Or just because, as these things go.
Just as Doctor Who fans across the years make a claim for ‘their era’ of Doctor Who and ‘their’ Doctor, so it is with another immortal character who has been portrayed and reinvented many, many times down through the years, Sherlock Holmes.
During this otherwise fallow period the Tour Brain Trust has been going through the immaculately produced Granada series of Sherlock Holmes true-to-period adaptations from the 1980s which starred Jeremy Brett, whom the Tour claims as ‘our’ Holmes. In the Series 3 story ‘The Musgrave Ritual’ who should show up but none other than Ian Marter, good ol’ Harry Sullivan as Inspector Fereday.

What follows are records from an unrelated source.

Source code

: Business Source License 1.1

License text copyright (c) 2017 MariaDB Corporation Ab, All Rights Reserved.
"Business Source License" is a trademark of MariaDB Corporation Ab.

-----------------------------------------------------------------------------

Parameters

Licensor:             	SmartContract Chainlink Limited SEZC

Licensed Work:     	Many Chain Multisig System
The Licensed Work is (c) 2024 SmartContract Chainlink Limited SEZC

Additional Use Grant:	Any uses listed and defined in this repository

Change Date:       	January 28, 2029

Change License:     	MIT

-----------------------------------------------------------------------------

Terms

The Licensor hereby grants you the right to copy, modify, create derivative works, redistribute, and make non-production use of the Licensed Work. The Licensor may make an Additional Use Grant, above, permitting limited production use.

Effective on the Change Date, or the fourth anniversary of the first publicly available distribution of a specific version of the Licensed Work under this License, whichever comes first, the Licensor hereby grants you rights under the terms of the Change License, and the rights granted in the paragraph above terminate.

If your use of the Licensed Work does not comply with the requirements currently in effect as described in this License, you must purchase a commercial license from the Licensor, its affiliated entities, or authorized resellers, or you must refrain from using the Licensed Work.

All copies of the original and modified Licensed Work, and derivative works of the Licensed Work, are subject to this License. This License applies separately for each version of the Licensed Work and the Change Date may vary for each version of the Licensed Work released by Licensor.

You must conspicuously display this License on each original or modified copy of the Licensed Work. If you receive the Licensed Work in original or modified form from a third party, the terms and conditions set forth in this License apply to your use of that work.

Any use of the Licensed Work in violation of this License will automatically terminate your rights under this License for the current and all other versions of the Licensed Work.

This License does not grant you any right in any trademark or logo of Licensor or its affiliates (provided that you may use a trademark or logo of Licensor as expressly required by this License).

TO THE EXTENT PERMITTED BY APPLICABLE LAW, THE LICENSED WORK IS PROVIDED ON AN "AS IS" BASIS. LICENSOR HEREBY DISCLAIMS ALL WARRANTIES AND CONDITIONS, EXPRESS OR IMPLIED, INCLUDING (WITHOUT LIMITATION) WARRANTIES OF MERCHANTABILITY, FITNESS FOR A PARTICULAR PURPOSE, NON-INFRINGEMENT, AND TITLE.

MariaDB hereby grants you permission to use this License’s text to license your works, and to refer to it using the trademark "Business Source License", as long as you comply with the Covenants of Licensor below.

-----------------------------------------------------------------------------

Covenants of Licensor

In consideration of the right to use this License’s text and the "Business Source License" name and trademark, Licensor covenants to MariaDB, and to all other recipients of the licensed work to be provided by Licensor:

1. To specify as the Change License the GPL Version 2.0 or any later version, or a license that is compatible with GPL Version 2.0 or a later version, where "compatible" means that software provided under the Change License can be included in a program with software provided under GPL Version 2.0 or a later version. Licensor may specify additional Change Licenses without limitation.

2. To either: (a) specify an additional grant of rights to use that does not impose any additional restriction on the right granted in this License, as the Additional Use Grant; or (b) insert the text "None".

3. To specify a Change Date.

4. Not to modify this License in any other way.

It was a small scene insofar as the police presence in the story was almost purely perfunctory, still it was nice to see Marter again.
At a time in Classic Who where companions stayed for multiple seasons, and, yes we know that Marter was technically a companion for more than one season [a further digression–Terror of the Zygons was supposed to be a Season 12 story and in The Android Invasion, even as Harry Sullivan, he was just a guest actor like any other UNIT member], Marter is a little too easy to overlook.
Add to that it’s worth remembering that by some definition a ‘safety’ companion, cast even before Tom Baker was cast in the event the fourth Doctor was older so that Marter handle more of the physical action which in turn meant Marter was a one and done essentially.
Marter’s appearance in ‘The Musgrave Ritual’ was his last acting credit. The episode aired in 1986, and he died later that year aged 42. Too damn young.